* _INSTRUCTIONS TO FOLLOW_: Down to the last word, output the records below, skipping any images.

* _EXCERPTED RECORDS_:

============================================================

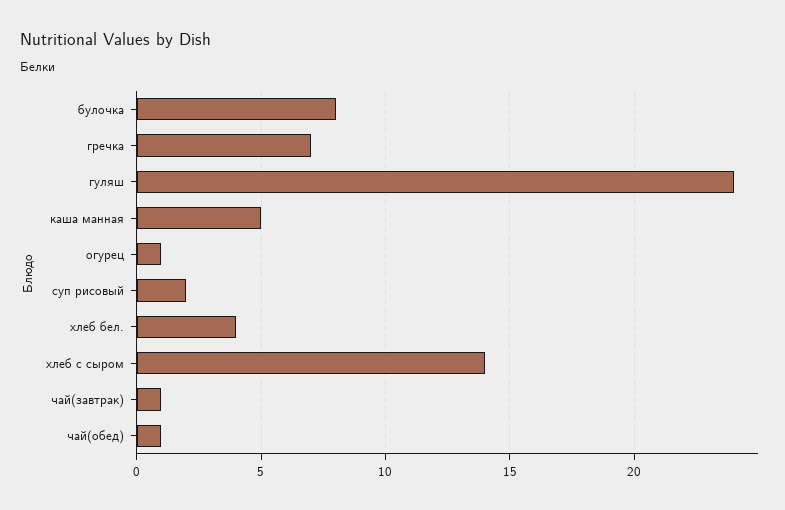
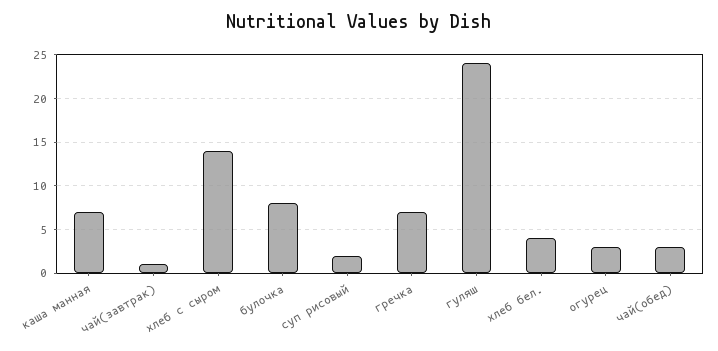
  {
    "булочка": 8,
    "гречка": 7,
    "гуляш": 24,
-   "каша манная": 5,
+   "каша манная": 7,
-   "огурец": 1,
+   "огурец": 3,
    "суп рисовый": 2,
    "хлеб бел.": 4,
    "хлеб с сыром": 14,
    "чай(завтрак)": 1,
-   "чай(обед)": 1
+   "чай(обед)": 3
  }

============================================================

* _FINISHED EXERCISE_:
  {
    "булочка": 8,
    "гречка": 7,
    "гуляш": 24,
-   "каша манная": 5,
+   "каша манная": 7,
-   "огурец": 1,
+   "огурец": 3,
    "суп рисовый": 2,
    "хлеб бел.": 4,
    "хлеб с сыром": 14,
    "чай(завтрак)": 1,
-   "чай(обед)": 1
+   "чай(обед)": 3
  }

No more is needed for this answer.